Rebecca's World, by Terry Nation. I recall very little about it other than I loved the thing. Again, it is long out of print and I only wish that I could find a copy of this in my parent's attic - not least because second hand copies sell for $250.

Andy Charlwood

Well done for leaving out Lewis Carroll. I never enjoyed these. I found the section where Alice drunk the potions which altered her size particularly terrifying - I can still remember the nightmares.

While I can see an argument for adding the Lion the Witch and the Wardrobe, I think that adding the whole 7 books of the Narnia series would be over the top.

Swallows and Amazons would also be a worthy addition.


In the end what counts is simply how well it is written. I'm not suggesting adults should start reading Meg and Mog, but people like Philip Pullman and Alan Garner produce work which stands up to any test. I've never read Harry Potter so I can't comment on those. As for Richmal Crompton and William I suspect that is more to do with nostalgia and Martin Jarvis' readings.

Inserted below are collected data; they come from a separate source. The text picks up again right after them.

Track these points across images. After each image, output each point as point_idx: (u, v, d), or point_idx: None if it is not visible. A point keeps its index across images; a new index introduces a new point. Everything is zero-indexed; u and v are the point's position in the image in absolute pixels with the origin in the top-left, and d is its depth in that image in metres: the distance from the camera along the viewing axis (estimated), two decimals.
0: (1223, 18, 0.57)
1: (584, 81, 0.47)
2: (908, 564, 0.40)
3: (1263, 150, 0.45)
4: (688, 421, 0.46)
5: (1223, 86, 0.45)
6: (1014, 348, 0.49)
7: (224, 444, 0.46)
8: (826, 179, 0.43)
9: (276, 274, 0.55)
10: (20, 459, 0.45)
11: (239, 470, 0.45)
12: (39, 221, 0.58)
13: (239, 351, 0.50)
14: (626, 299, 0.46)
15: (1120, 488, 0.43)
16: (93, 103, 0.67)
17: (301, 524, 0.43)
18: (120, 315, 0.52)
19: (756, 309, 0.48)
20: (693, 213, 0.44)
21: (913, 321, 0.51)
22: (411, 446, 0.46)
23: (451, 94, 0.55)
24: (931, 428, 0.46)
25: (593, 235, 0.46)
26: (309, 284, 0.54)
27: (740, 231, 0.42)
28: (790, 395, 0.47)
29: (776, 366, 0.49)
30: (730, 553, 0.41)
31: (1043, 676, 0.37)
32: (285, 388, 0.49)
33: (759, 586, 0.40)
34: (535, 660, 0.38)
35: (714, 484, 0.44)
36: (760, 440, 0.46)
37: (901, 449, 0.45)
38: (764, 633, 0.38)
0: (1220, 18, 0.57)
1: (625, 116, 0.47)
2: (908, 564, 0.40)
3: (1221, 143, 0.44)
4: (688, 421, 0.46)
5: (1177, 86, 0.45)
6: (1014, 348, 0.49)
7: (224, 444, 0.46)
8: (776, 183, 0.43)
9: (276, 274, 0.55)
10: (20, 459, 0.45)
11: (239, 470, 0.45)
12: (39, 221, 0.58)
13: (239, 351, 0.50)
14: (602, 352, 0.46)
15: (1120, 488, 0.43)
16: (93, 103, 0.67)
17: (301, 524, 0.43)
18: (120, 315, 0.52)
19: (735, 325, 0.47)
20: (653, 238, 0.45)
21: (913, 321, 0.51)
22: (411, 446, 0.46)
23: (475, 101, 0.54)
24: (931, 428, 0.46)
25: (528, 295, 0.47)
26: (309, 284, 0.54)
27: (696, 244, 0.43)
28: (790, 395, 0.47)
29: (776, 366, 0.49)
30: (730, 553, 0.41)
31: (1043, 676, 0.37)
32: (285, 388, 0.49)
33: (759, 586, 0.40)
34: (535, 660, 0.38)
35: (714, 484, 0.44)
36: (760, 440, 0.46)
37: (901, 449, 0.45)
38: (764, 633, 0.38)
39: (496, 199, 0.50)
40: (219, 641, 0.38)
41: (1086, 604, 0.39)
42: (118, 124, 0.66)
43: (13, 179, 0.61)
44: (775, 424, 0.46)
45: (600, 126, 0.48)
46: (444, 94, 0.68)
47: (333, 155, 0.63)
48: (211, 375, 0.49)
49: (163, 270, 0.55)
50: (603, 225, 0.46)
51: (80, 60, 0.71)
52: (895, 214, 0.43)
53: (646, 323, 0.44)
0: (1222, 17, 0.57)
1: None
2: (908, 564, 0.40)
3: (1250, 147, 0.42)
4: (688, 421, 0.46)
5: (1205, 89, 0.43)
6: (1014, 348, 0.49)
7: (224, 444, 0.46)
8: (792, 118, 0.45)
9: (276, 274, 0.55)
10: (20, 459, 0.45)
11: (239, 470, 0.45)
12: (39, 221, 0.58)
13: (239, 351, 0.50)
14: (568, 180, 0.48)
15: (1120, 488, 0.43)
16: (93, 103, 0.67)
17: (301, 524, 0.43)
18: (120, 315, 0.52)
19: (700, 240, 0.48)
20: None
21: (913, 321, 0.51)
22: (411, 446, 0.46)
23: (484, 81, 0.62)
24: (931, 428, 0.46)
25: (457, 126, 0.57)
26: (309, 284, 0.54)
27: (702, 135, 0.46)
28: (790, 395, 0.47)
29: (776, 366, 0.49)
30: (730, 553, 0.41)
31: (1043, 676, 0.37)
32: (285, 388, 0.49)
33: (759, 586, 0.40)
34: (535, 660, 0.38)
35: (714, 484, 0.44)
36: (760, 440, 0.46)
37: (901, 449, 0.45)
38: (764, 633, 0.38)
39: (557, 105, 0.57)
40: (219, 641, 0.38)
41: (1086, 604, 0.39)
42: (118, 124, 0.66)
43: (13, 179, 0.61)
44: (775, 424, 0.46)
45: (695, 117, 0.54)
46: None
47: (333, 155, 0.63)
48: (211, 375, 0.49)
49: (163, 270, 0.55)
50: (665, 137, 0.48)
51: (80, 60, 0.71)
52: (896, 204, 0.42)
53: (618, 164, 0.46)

I'd certainly defend Richmal Crompton - courtesy of the shelving arrangements in my parents' downstairs lavatory, I suspect I (re-)read at least a couple of the William stories per year, and am invariably impressed all over again by the level of the vocabulary and the overall quality of the writing given the presumed target audience.

This is quite apart from them being invariably laugh-out-loud funny regardless of how many times I read them - not to mention educational: my first exposure to Hamlet was via a William story, not to mention my first detailed portrait of ordinary English lives during wartime.

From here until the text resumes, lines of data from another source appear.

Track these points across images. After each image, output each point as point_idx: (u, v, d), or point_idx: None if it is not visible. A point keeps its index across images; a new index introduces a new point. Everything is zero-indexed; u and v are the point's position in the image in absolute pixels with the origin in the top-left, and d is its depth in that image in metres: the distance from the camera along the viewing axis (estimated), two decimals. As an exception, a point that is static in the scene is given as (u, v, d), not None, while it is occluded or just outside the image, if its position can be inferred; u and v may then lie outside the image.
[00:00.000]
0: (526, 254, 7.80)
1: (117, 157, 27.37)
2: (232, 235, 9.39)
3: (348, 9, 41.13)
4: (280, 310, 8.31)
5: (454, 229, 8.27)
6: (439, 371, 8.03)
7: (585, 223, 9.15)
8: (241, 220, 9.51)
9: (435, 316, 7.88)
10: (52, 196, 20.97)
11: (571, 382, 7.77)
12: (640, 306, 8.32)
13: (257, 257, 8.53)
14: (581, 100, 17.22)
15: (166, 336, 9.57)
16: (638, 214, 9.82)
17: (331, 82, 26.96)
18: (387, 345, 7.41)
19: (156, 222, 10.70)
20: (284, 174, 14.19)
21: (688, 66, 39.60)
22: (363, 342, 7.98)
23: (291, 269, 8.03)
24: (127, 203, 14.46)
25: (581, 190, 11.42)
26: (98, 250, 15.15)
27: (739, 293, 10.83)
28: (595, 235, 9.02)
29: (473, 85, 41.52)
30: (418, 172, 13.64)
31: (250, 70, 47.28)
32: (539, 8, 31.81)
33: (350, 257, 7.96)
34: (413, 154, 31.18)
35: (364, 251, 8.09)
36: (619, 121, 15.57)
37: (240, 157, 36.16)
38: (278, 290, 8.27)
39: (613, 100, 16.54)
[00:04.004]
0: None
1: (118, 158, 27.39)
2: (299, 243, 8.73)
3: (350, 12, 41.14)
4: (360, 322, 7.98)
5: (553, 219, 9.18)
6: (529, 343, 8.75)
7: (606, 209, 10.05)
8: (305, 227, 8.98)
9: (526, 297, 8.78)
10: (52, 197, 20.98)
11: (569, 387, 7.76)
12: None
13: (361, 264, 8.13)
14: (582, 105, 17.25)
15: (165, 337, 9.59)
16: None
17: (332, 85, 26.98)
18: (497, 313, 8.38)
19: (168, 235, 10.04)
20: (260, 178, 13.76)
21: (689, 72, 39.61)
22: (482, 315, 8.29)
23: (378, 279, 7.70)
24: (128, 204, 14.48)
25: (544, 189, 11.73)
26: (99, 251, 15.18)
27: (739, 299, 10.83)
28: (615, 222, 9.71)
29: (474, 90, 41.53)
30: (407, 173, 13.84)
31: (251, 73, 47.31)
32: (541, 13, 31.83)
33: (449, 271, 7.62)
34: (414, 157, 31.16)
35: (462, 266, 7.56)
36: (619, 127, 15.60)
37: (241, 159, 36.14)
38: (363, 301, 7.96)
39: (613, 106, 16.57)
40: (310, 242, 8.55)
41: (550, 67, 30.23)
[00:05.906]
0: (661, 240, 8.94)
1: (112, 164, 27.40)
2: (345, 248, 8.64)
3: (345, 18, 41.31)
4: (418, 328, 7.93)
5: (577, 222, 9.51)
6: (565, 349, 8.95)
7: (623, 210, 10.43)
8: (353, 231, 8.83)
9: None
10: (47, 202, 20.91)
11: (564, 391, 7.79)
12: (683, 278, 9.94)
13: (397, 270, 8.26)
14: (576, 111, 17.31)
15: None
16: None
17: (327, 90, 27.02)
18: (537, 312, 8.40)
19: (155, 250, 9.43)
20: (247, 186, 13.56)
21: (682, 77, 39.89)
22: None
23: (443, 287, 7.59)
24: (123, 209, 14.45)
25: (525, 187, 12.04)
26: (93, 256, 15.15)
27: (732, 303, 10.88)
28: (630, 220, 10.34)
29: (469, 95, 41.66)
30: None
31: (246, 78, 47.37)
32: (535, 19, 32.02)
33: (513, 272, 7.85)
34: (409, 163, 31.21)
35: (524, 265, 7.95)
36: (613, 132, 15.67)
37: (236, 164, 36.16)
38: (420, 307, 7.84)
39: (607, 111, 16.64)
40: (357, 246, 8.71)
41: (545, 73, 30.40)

As for Carroll, while I read the Alice books for the first time in childhood, I certainly agree that they have more to offer adults - and I don't think its any coincidence that the two most consistently impressive film adaptations (by Jonathan Miller in 1966 and Jan Svankmajer in 1988) are those that make the fewest concessions to younger audiences.

Ed Snack

Second,or is that third, the Alan Garner and Arthur Ransome nominations. I enjoyed AR as a child, but only discovered AG later. As a writer AG stands out I suggest. Narnia, "The Voyage of the Dawn Treader" is possibly the most enjoyable. Ursla K Le Guin, Earthsea trilogy anyone, although the later additions are rather more adult fiction. Also an interesting book, Timpetill, by Henry Winterfield.


Lewis, Garner, Ian Seraillier's "The Silver Sword", Charles Kingsley's "the Water Babies" - read an unedited version - it's far more sophisticated that most people realise and an important part of social history. Kenneth Graham's " The Wind in the Willows", The chapter called "The piper at the gates of dawn" is superb writing. Pink Floyd devotees will recognise a track named after it. Richard Adams, "Watership Down" - read the book - not the film. I could go on, but the essence is a good story, well told. Even the simplest of books for children learning to read can be appreciated by an adult. It's a pretty lousy teacher who cannot communicate genuine enthusiasm when reading to children.

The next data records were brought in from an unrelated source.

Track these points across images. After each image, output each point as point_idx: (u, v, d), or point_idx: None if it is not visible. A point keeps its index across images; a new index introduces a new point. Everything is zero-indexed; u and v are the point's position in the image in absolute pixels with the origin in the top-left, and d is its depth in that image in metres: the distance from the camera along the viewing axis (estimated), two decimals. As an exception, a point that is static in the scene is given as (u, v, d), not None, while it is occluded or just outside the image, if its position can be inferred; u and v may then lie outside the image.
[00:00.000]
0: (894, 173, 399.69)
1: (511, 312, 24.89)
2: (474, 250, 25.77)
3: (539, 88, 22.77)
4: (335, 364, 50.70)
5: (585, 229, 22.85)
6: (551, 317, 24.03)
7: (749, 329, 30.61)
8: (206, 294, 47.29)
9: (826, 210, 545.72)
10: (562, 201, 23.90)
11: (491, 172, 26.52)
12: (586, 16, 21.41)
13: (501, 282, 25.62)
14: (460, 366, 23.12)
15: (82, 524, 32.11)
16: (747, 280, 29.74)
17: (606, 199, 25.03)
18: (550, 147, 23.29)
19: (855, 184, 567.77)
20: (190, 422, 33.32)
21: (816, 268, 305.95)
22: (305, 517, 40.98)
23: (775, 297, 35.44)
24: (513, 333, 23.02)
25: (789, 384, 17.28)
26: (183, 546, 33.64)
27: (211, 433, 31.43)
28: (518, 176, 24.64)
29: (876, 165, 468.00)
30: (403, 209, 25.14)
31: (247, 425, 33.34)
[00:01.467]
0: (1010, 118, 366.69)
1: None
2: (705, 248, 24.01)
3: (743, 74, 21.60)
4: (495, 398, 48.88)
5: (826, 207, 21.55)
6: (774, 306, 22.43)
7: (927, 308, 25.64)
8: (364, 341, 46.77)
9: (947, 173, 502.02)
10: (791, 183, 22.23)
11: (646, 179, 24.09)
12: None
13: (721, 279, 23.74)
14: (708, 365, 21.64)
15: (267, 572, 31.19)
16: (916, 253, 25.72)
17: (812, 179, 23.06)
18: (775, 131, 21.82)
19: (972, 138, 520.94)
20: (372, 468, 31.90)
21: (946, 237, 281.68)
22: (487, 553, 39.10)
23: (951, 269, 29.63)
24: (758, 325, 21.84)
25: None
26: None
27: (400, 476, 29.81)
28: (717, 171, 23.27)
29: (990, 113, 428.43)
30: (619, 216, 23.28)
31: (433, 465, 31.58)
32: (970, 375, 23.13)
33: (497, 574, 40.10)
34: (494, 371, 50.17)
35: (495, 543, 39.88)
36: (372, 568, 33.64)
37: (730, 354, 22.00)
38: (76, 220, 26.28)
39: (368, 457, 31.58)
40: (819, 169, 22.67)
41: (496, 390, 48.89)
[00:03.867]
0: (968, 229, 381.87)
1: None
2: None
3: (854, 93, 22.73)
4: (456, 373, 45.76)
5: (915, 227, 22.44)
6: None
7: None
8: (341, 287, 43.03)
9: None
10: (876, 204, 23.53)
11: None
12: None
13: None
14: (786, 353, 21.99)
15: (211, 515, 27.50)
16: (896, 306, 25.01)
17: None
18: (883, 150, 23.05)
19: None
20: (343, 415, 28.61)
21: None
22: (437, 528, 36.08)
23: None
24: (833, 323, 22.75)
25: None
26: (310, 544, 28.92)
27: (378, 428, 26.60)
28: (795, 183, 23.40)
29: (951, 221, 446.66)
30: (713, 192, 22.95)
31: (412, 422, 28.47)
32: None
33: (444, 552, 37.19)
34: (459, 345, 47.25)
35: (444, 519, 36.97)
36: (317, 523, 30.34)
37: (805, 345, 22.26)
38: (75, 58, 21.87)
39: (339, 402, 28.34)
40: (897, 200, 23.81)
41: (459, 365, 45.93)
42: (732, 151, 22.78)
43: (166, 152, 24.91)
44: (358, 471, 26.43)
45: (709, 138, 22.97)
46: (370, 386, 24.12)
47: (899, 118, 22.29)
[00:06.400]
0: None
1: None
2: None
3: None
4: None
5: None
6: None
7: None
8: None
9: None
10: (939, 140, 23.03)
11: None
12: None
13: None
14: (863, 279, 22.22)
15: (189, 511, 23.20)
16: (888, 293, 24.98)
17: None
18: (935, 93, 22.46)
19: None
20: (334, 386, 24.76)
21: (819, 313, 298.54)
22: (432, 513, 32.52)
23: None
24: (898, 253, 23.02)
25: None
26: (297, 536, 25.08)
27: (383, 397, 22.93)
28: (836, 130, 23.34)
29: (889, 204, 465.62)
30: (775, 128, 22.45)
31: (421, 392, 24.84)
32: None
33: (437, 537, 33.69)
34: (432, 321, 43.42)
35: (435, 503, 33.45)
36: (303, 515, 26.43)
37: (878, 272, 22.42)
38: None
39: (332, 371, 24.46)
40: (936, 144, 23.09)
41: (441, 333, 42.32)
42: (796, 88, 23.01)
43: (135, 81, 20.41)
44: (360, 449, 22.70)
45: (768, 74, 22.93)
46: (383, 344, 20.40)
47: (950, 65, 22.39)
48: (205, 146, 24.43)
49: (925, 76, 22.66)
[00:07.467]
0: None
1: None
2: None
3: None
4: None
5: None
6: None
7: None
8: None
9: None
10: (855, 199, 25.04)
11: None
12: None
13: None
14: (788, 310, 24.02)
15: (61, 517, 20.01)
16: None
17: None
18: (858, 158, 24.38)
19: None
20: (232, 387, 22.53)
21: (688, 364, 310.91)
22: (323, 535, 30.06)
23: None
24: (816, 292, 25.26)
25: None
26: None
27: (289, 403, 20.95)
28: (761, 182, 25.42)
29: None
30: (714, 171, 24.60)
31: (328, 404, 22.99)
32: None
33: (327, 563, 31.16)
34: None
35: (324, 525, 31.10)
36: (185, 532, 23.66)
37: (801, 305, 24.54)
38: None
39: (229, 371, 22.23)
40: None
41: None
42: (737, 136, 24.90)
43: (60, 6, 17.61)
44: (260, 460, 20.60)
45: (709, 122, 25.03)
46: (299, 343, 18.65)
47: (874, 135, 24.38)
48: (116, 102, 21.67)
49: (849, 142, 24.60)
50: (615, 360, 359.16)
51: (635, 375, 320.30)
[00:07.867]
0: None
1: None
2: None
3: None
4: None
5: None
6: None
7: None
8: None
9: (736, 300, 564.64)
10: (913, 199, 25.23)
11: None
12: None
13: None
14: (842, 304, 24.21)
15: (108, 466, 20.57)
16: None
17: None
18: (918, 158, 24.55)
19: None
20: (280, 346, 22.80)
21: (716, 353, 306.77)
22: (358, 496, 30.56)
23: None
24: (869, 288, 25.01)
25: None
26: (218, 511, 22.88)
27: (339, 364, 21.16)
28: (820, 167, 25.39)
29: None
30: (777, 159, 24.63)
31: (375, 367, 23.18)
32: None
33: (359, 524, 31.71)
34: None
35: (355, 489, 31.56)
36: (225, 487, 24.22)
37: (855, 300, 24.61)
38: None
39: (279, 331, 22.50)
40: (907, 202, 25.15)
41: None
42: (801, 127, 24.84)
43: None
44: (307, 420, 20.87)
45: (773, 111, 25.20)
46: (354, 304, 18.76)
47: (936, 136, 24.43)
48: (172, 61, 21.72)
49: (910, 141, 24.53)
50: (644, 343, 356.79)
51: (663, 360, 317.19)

For me good childrens' literature (and movies) do something that adult equivalents rarely do: provide interesting stories and entertainment. Adult fare tends to focus on "issues" (especially psychological problems) that I couldn't care less about. It is generally boring, tedious and pathetically didactic. Odd that childrens' literature is often less didactic than the adult stuff, you would think it would be the other way around.


Grimble by Clement Frued - a glorious adventure set in various kitchens


Other commenters have got the essentials covered (Arthur Ransome and CS Lewis), but Susan Cooper's The Dark is Rising sequence deserves adding to the pot.

I also went through a Famous Five phase at around 8. Not great literature by any stretch, but they were exciting stories.

Didn't anyone here enjoy Winnie the Pooh? I loved having it read to me when very tiny. And "A Near Thing for Captain Najork" is a cult classic.


What, no Hobbit?


"A Wrinkle in Time"
The Robert Heinlein juveniles, especially "Citizen of the Galaxy."